■ Required action ■
Please report each line of the data below that contains the word "Details", treating uppercase and lowercase as different.

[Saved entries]
**********
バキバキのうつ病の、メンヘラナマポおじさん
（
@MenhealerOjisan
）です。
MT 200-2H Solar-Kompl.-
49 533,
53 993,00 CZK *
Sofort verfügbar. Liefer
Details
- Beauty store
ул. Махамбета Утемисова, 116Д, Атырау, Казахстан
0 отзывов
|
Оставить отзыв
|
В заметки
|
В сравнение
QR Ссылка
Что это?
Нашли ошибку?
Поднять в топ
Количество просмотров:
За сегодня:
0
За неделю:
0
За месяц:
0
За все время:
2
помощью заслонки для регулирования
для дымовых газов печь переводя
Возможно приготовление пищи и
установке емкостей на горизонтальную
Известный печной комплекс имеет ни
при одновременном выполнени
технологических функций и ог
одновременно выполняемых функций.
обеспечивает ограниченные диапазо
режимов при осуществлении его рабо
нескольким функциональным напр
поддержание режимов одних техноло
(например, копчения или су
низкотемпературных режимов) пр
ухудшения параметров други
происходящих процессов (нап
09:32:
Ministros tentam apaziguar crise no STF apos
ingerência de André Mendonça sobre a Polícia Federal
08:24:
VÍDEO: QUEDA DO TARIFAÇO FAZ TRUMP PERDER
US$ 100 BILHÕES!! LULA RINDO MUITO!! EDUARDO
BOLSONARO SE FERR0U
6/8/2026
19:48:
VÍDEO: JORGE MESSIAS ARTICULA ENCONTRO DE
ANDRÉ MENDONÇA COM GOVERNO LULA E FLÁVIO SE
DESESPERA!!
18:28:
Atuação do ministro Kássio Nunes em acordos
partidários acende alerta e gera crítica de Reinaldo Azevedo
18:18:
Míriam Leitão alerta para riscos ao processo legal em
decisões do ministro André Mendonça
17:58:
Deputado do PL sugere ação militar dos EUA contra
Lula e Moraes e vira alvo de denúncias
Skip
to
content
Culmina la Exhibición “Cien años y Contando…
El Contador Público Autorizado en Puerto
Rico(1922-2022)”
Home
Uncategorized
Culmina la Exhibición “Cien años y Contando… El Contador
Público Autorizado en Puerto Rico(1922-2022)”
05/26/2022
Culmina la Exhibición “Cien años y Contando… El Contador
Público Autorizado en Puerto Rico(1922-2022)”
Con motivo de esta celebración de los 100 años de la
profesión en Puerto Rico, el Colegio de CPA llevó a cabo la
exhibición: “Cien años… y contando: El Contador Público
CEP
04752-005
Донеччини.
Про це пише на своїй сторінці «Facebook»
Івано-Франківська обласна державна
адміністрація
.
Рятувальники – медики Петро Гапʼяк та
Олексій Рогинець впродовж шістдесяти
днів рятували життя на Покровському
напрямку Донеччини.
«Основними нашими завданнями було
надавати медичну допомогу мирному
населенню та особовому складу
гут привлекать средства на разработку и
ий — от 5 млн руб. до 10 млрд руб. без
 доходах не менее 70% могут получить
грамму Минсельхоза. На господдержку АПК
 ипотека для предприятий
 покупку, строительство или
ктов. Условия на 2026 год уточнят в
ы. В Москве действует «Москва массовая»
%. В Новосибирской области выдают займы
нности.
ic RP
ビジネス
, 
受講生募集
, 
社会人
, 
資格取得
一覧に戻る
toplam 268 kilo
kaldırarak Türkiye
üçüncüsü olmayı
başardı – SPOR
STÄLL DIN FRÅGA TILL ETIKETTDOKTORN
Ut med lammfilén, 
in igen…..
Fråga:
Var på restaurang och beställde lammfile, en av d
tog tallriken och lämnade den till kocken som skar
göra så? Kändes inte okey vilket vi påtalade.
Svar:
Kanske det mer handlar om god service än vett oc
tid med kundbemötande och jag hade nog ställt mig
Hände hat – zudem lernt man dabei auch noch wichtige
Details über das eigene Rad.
**********
■ Reply to the task ■
Details
Details über das eigene Rad.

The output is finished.